Do your customers have satisfaction?

Published by Sarah Worsham under B2B, B2C, Business, Reviews, SEO, Tips

Knowing what people say about your company is pretty important for maintaining your brand image and quality of service. The Internet allows people to easily post opinions, problems and reviews. How do you know what people are saying about your company?

One way is to provide a forum where people can go to post reviews, problems, questions, etc. Get Satisfaction provides neutral ground for this conversation, which you can easily link to your website. Anyone can startup a conversation about a product or company, but if you own the company you can claim them (Get Satisfaction then verifies your claim). Once you’ve claimed or started a conversation, you can represent your company as an official representative or just an employee. More importantly, you can interact in an official manner with your customers and potential customers to provide your own side to any problems, questions or issues. As a customer-centric company you should take this input in order to improve your products or services and then interact with the community to get their continued feedback.

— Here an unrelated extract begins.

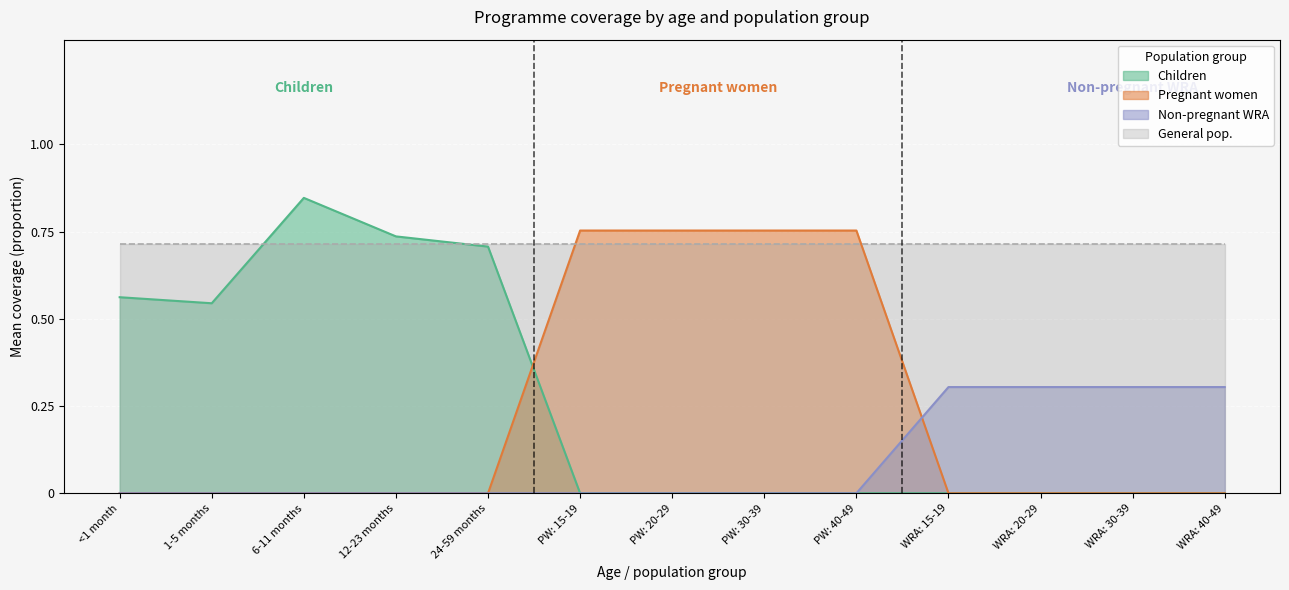

True or false: WRA: 30-39 years and WRA: 40-49 years intersect in this chart.

False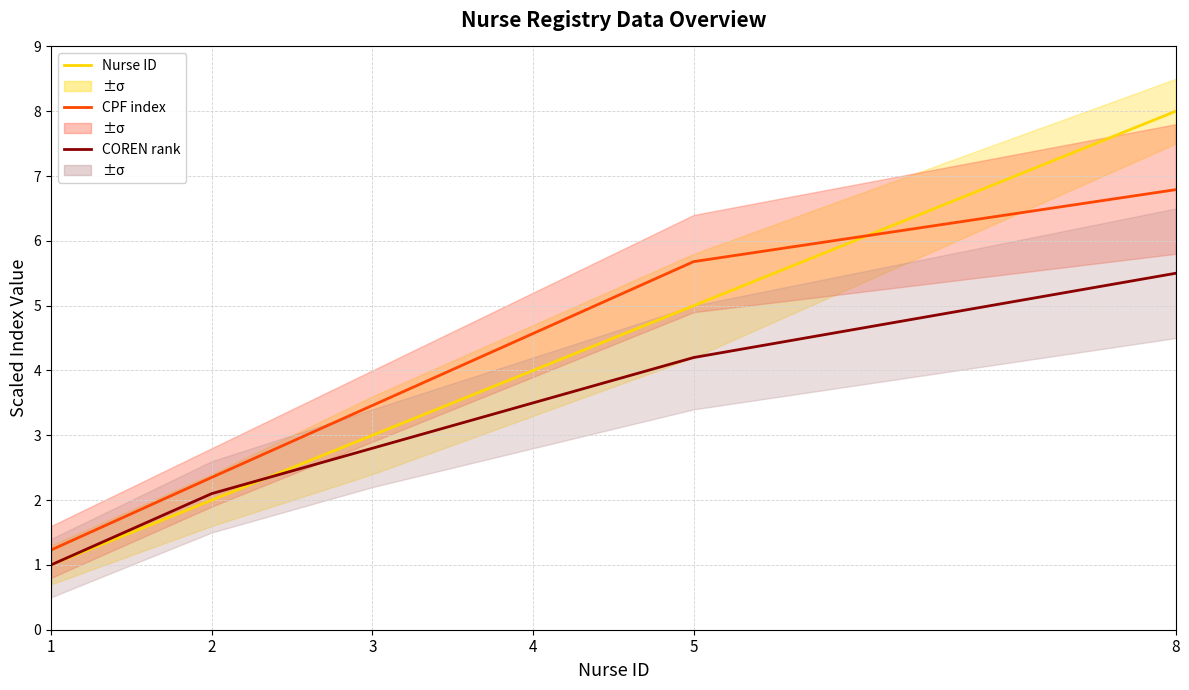

What is the difference between the Nurse ID values at 3 and 4?

1.0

Besides linking or creating a badge to the conversation from your website, Get Satisfaction also provides the ability to add topic widgets in order to increase the visibility of your customer support conversation. These topic widgets can be customized by topic, order, number, summaries, etc. and you have have multiple widgets if you want to target different topics. Anyone can add their own customized topic widgets to their own sites - allowing your customers to increase visibility of the conversation as well. If you insist on keeping the conversation on your own website, an API is provided for integration with your site.

Conversations are organized by products, tags, questions, ideas, problems, and talk and can also be identified by recently active, latest and unanswered. Replies to the conversation can be rated by the participants so you can quickly get an idea of the overall emotion of the community to any particular idea - information that has previously been the realm of in-person focus groups.

For companies looking for a quick and easy way to interact with customers, Get Satisfaction can offer a great deal of functionality for free. However, keep in mind that the company is still in beta and hasn’t yet decided on how they will make money. Obviously without a business plan, the company may also disappear at some point - but right now, according to The NYTimes, they have comments on over 2,000 companies with 40% of the companies responding.